How can you calculate a factor if you have the other factor and the product with overflows?

Question

a * x = b

I have a seemingly rather complicated multiplication / imul problem: if I have a and I have b, how can I calculate x if they're all 32-bit dwords (e.g. 0-1 = FFFFFFFF, FFFFFFFF+1 = 0)? For example:

0xcb9102df * x = 0x4d243a5d

In that case, x is 0x1908c643. I found a similar question but the premises were different and I'm hoping there's a simpler solution than those given.

Answer 1

Numbers have a modular multiplicative inverse modulo a power of two precisely iff they are odd.
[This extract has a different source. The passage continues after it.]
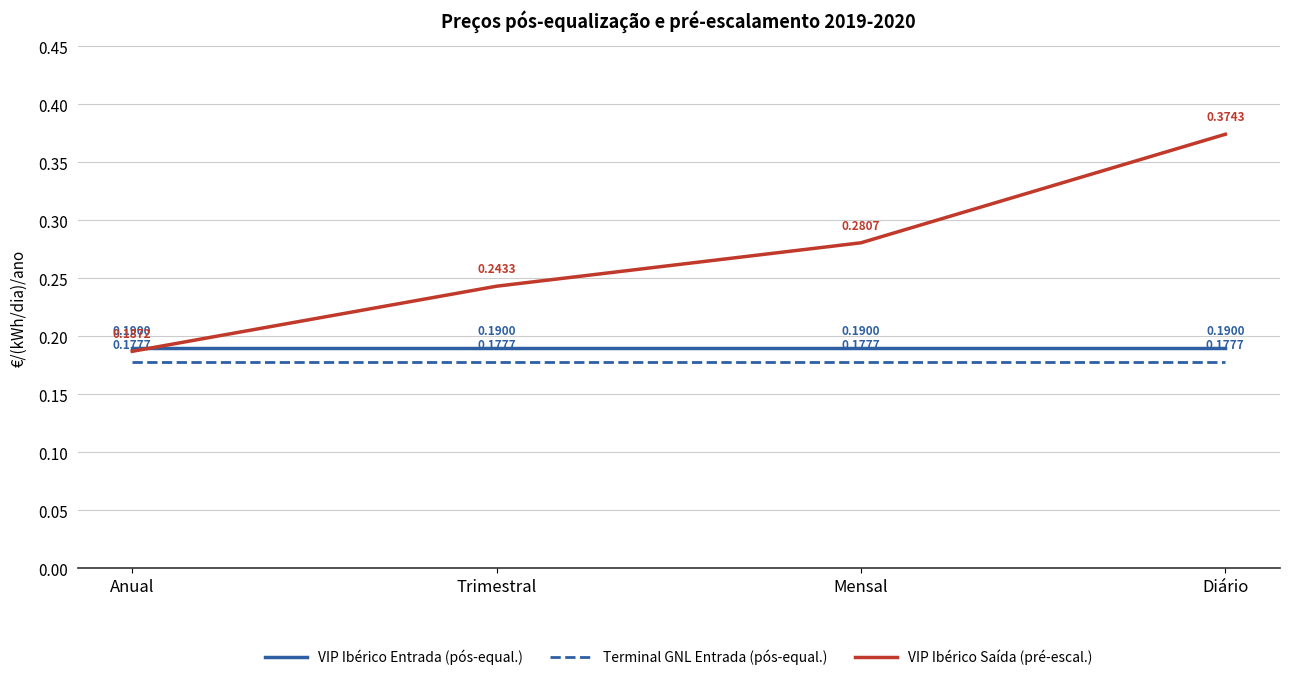

True or false: VIP Ibérico Saída (pré-escal.) and Terminal GNL Entrada (pós-equal.) cross at least once.

False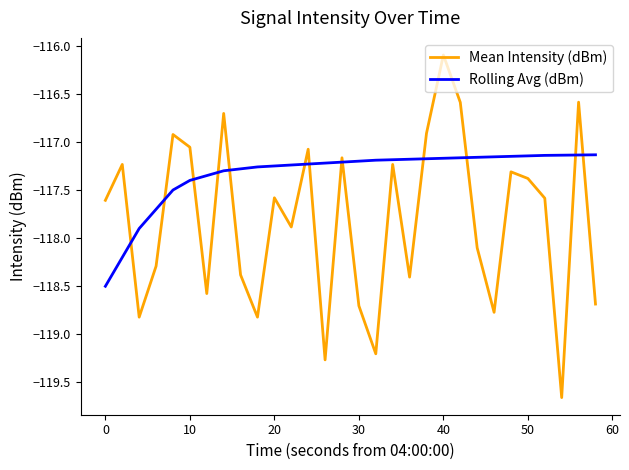

Which series has the largest total across all categories?

Rolling Avg (dBm)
Everything else is a bit-shifted odd number (even zero, which might be anything, with all bits shifted out). So there are a couple of cases:

Given a * x = b

• tzcnt(a) > tzcnt(b) no solution
• tzcnt(a) <= tzcnt(b) solvable, with 2^tzcnt(a) solutions

The second case has a special case with 1 solution, for odd a, namely x = inverse(a) * b

More generally, x = inverse(a >> tzcnt(a)) * (b >> tzcnt(a)) is a solution, because you write a as (a >> tzcnt(a)) * (1 << tzcnt(a)), so we cancel the left factor with its inverse, we leave the right factor as part of the result (cannot be cancelled anyway) and then multiply by what remains to get it up to b. Still only works in the second case, obviously. If you wanted, you could enumerate all solutions by filling in all possibilities for the top tzcnt(a) bits.

The only thing that remains is getting the inverse, you've probably seen it in the other answer, whatever it was, but for completeness you can compute it as follows: (not tested)

; input x
dword y = (x * x) + x - 1;
dword t = y * x;
y *= 2 - t;
t = y * x;
y *= 2 - t;
t = y * x;
y *= 2 - t;
; result y